The Blues sponsorship deal kicked off at a “Meet the Blues” function at North Harbour Stadium in Albany in mid- February, where the Bhanas proudly parked their truck with its curtains printed with an image of a paddock of potatoes as well as the Blues’ logo sign-written on the back of their truck. It will be a regular sight on Auckland motorways, delivering the Bhanas’ potatoes to the Foodstuffs distribution centre and other markets.

The Albany event, which drew thousands of Blues fans to buy their favourite team’s merchandise as well as to get the chance to secure players’ signatures, was also a great opportunity for the Bhanas to get some of the Blues players to give away four tonnes of Moonlight potatoes in 5kg bags.

The variety was chosen so fans receiving them had a good cooking experience whether they wanted to put boiled, mashed, chipped or baked potatoes on their table. The Bhanas mainly grow the Agria variety but also Moonlight, Rua and Ilam Hardy and others to supply to customers year round.

Nadine is grown strictly for washing as it looks good. “We’ve got to cater for those shoppers so we get the tick from them,” Woodsy said.

The family grows potatoes for fresh market sales, not for processing, and only exports a small percentage of their crop.

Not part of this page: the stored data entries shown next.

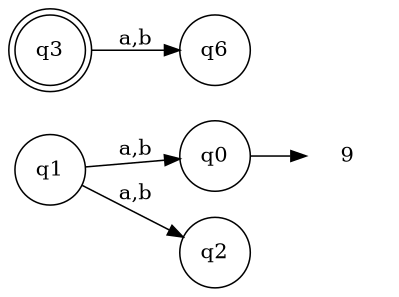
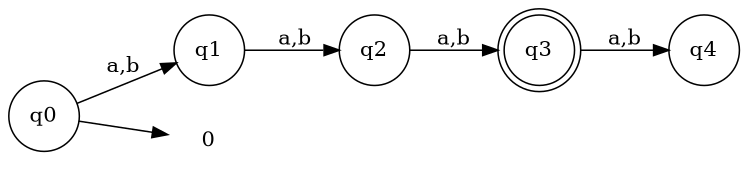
  digraph {
    rankdir=LR
    node [shape=circle]
    q0
    q1
-   0 [shape=none label=9]
+   0 [shape=none]
    q2
    q3 [shape=doublecircle]
-   q4 [label=q6]
-   q1 -> q0 [label="a,b"]
+   q4
+   q0 -> q1 [label="a,b"]
    q0 -> 0
    q1 -> q2 [label="a,b"]
+   q2 -> q3 [label="a,b"]
    q3 -> q4 [label="a,b"]
  }
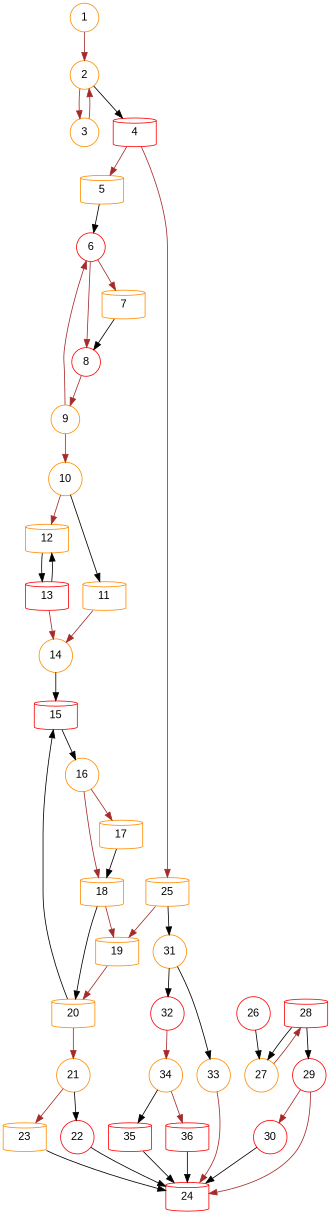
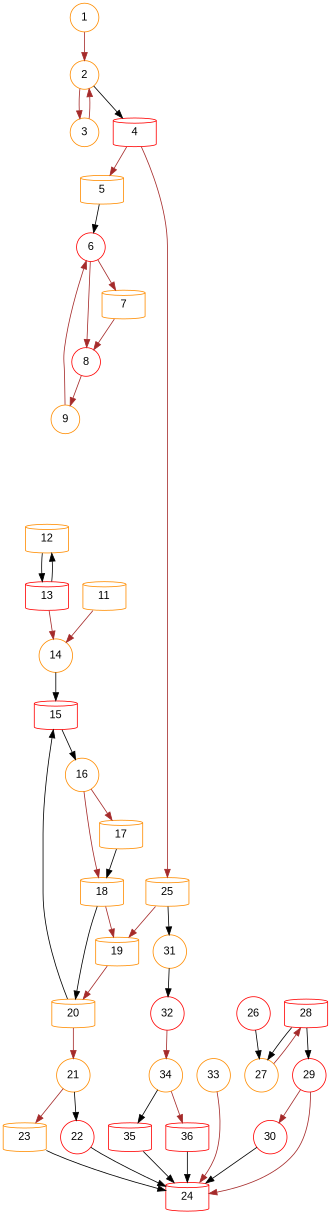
  digraph {
    fontname="Liberation Sans"
    node [color=darkorange fontname="Liberation Sans" shape=circle]
    edge [color=brown fontname="Liberation Sans"]
    1
    2
    3
    4 [color=red shape=cylinder]
    5 [shape=cylinder]
    25 [shape=cylinder]
    6 [color=red]
    19 [shape=cylinder]
    31
    7 [shape=cylinder]
    8 [color=red]
    9
-   10
    11 [shape=cylinder]
    12 [shape=cylinder]
    14
    13 [color=red shape=cylinder]
    15 [color=red shape=cylinder]
    16
    18 [shape=cylinder]
    17 [shape=cylinder]
    20 [shape=cylinder]
    21
    22 [color=red]
    23 [shape=cylinder]
    24 [color=red shape=cylinder]
    26 [color=red]
    27
    33
    32 [color=red]
    28 [color=red shape=cylinder]
    29 [color=red]
    30 [color=red]
    34
    35 [color=red shape=cylinder]
    36 [color=red shape=cylinder]
    1 -> 2
    2 -> 3
    2 -> 4 [color=black]
    3 -> 2
    4 -> 5
    4 -> 25
    5 -> 6 [color=black]
    25 -> 19
    25 -> 31 [color=black]
    6 -> 7
    6 -> 8
    19 -> 20
-   31 -> 33 [color=black]
    31 -> 32 [color=black]
-   7 -> 8 [color=black]
+   7 -> 8
    8 -> 9
    9 -> 6
-   9 -> 10
-   10 -> 11 [color=black]
-   10 -> 12
    11 -> 14
    12 -> 13 [color=black]
    14 -> 15 [color=black]
    13 -> 12 [color=black]
    13 -> 14
    15 -> 16 [color=black]
    16 -> 18
    16 -> 17
    18 -> 19
    18 -> 20 [color=black]
    17 -> 18 [color=black]
    20 -> 15 [color=black]
    20 -> 21
    21 -> 22 [color=black]
    21 -> 23
    22 -> 24 [color=black]
    23 -> 24 [color=black]
    26 -> 27 [color=black]
    27 -> 28
    33 -> 24
    32 -> 34
    28 -> 27 [color=black]
    28 -> 29 [color=black]
    29 -> 24
    29 -> 30
    30 -> 24 [color=black]
    34 -> 35 [color=black]
    34 -> 36
    35 -> 24 [color=black]
    36 -> 24 [color=black]
  }
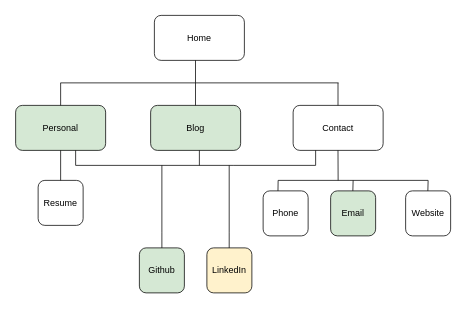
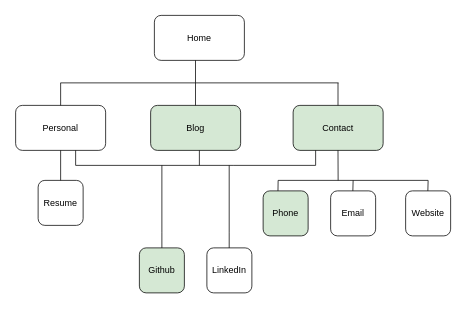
  <mxCell id="0" />
  <mxCell id="1" parent="0" />
  <mxCell id="2" value="Home" style="rounded=1;whiteSpace=wrap;html=1;" parent="1" vertex="1"><mxGeometry x="205" y="20" width="120" height="60" as="geometry" /></mxCell>
- <mxCell id="3" value="Personal" style="rounded=1;whiteSpace=wrap;html=1;fillColor=#d5e8d4;" parent="1" vertex="1"><mxGeometry x="20" y="140" width="120" height="60" as="geometry" /></mxCell>
+ <mxCell id="3" value="Personal" style="rounded=1;whiteSpace=wrap;html=1;" parent="1" vertex="1"><mxGeometry x="20" y="140" width="120" height="60" as="geometry" /></mxCell>
  <mxCell id="4" value="Blog" style="rounded=1;whiteSpace=wrap;html=1;fillColor=#d5e8d4;" parent="1" vertex="1"><mxGeometry x="200" y="140" width="120" height="60" as="geometry" /></mxCell>
- <mxCell id="5" value="Contact" style="rounded=1;whiteSpace=wrap;html=1;" parent="1" vertex="1"><mxGeometry x="390" y="140" width="120" height="60" as="geometry" /></mxCell>
- <mxCell id="6" value="Phone" style="rounded=1;whiteSpace=wrap;html=1;" parent="1" vertex="1"><mxGeometry x="350" y="254" width="60" height="60" as="geometry" /></mxCell>
- <mxCell id="7" value="Email" style="rounded=1;whiteSpace=wrap;html=1;fillColor=#d5e8d4;" parent="1" vertex="1"><mxGeometry x="440" y="254" width="60" height="60" as="geometry" /></mxCell>
+ <mxCell id="5" value="Contact" style="rounded=1;whiteSpace=wrap;html=1;fillColor=#d5e8d4;" parent="1" vertex="1"><mxGeometry x="390" y="140" width="120" height="60" as="geometry" /></mxCell>
+ <mxCell id="6" value="Phone" style="rounded=1;whiteSpace=wrap;html=1;fillColor=#d5e8d4;" parent="1" vertex="1"><mxGeometry x="350" y="254" width="60" height="60" as="geometry" /></mxCell>
+ <mxCell id="7" value="Email" style="rounded=1;whiteSpace=wrap;html=1;" parent="1" vertex="1"><mxGeometry x="440" y="254" width="60" height="60" as="geometry" /></mxCell>
  <mxCell id="8" value="Website" style="rounded=1;whiteSpace=wrap;html=1;" parent="1" vertex="1"><mxGeometry x="540" y="254" width="60" height="60" as="geometry" /></mxCell>
  <mxCell id="9" value="Resume" style="rounded=1;whiteSpace=wrap;html=1;" parent="1" vertex="1"><mxGeometry x="50" y="240" width="60" height="60" as="geometry" /></mxCell>
  <mxCell id="10" value="" style="endArrow=none;html=1;rounded=0;" parent="1" edge="1"><mxGeometry width="50" height="50" relative="1" as="geometry"><mxPoint x="80" y="240" as="sourcePoint" /><mxPoint x="80" y="200" as="targetPoint" /></mxGeometry></mxCell>
  <mxCell id="11" value="" style="endArrow=none;html=1;rounded=0;" parent="1" edge="1"><mxGeometry width="50" height="50" relative="1" as="geometry"><mxPoint x="369.81" y="254" as="sourcePoint" /><mxPoint x="370" y="240" as="targetPoint" /></mxGeometry></mxCell>
  <mxCell id="12" value="" style="endArrow=none;html=1;rounded=0;" parent="1" edge="1"><mxGeometry width="50" height="50" relative="1" as="geometry"><mxPoint x="469.63" y="254" as="sourcePoint" /><mxPoint x="470" y="240" as="targetPoint" /></mxGeometry></mxCell>
  <mxCell id="13" value="" style="endArrow=none;html=1;rounded=0;" parent="1" edge="1"><mxGeometry width="50" height="50" relative="1" as="geometry"><mxPoint x="569.63" y="254" as="sourcePoint" /><mxPoint x="570" y="240" as="targetPoint" /></mxGeometry></mxCell>
  <mxCell id="14" value="" style="endArrow=none;html=1;rounded=0;" parent="1" edge="1"><mxGeometry width="50" height="50" relative="1" as="geometry"><mxPoint x="450" y="240" as="sourcePoint" /><mxPoint x="449.82" y="200" as="targetPoint" /></mxGeometry></mxCell>
  <mxCell id="15" value="" style="endArrow=none;html=1;rounded=0;" parent="1" edge="1"><mxGeometry width="50" height="50" relative="1" as="geometry"><mxPoint x="370" y="240" as="sourcePoint" /><mxPoint x="570" y="240" as="targetPoint" /></mxGeometry></mxCell>
  <mxCell id="16" value="" style="endArrow=none;html=1;rounded=0;" parent="1" edge="1"><mxGeometry width="50" height="50" relative="1" as="geometry"><mxPoint x="80" y="140" as="sourcePoint" /><mxPoint x="80" y="110" as="targetPoint" /></mxGeometry></mxCell>
  <mxCell id="17" value="" style="endArrow=none;html=1;rounded=0;" parent="1" edge="1"><mxGeometry width="50" height="50" relative="1" as="geometry"><mxPoint x="259.85" y="140" as="sourcePoint" /><mxPoint x="259.85" y="110" as="targetPoint" /></mxGeometry></mxCell>
  <mxCell id="18" value="" style="endArrow=none;html=1;rounded=0;" parent="1" edge="1"><mxGeometry width="50" height="50" relative="1" as="geometry"><mxPoint x="449.85" y="140" as="sourcePoint" /><mxPoint x="449.85" y="110" as="targetPoint" /></mxGeometry></mxCell>
  <mxCell id="19" value="" style="endArrow=none;html=1;rounded=0;" parent="1" edge="1"><mxGeometry width="50" height="50" relative="1" as="geometry"><mxPoint x="259.85" y="110" as="sourcePoint" /><mxPoint x="259.85" y="80" as="targetPoint" /></mxGeometry></mxCell>
  <mxCell id="20" value="" style="endArrow=none;html=1;rounded=0;" parent="1" edge="1"><mxGeometry width="50" height="50" relative="1" as="geometry"><mxPoint x="79.85" y="110" as="sourcePoint" /><mxPoint x="450.597" y="110" as="targetPoint" /></mxGeometry></mxCell>
  <mxCell id="21" value="Github" style="rounded=1;whiteSpace=wrap;html=1;fillColor=#d5e8d4;" vertex="1" parent="1"><mxGeometry x="185" y="330" width="60" height="60" as="geometry" /></mxCell>
- <mxCell id="22" value="LinkedIn" style="rounded=1;whiteSpace=wrap;html=1;fillColor=#fff2cc;" vertex="1" parent="1"><mxGeometry x="275" y="330" width="60" height="60" as="geometry" /></mxCell>
+ <mxCell id="22" value="LinkedIn" style="rounded=1;whiteSpace=wrap;html=1;" vertex="1" parent="1"><mxGeometry x="275" y="330" width="60" height="60" as="geometry" /></mxCell>
  <mxCell id="23" value="" style="endArrow=none;html=1;rounded=0;" edge="1" parent="1"><mxGeometry width="50" height="50" relative="1" as="geometry"><mxPoint x="215" y="330" as="sourcePoint" /><mxPoint x="215" y="220" as="targetPoint" /><Array as="points"><mxPoint x="215" y="310" /></Array></mxGeometry></mxCell>
  <mxCell id="24" value="" style="endArrow=none;html=1;rounded=0;" edge="1" parent="1"><mxGeometry width="50" height="50" relative="1" as="geometry"><mxPoint x="304.76" y="330" as="sourcePoint" /><mxPoint x="304.76" y="220" as="targetPoint" /><Array as="points"><mxPoint x="304.76" y="310" /></Array></mxGeometry></mxCell>
  <mxCell id="25" value="" style="endArrow=none;html=1;rounded=0;" edge="1" parent="1"><mxGeometry width="50" height="50" relative="1" as="geometry"><mxPoint x="265" y="220" as="sourcePoint" /><mxPoint x="265" y="200" as="targetPoint" /><Array as="points" /></mxGeometry></mxCell>
  <mxCell id="26" value="" style="endArrow=none;html=1;rounded=0;" edge="1" parent="1"><mxGeometry width="50" height="50" relative="1" as="geometry"><mxPoint x="100" y="200" as="sourcePoint" /><mxPoint x="310" y="220" as="targetPoint" /><Array as="points"><mxPoint x="100" y="220" /></Array></mxGeometry></mxCell>
  <mxCell id="27" value="" style="endArrow=none;html=1;rounded=0;entryX=0.25;entryY=1;entryDx=0;entryDy=0;" edge="1" parent="1" target="5"><mxGeometry width="50" height="50" relative="1" as="geometry"><mxPoint x="310" y="220" as="sourcePoint" /><mxPoint x="420" y="210" as="targetPoint" /><Array as="points"><mxPoint x="420" y="220" /></Array></mxGeometry></mxCell>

They also grow onions, “another old vegetable” which Woodsy said could well benefit from the sort of promotion they are now giving potatoes. “Maybe onion growers should be doing more and giving it that extra bit,” he said.

And asked what the money now going into the Blues sponsorship would have been earmarked for if the deal hadn’t got off the ground, he had a simple answer: “Tractors”.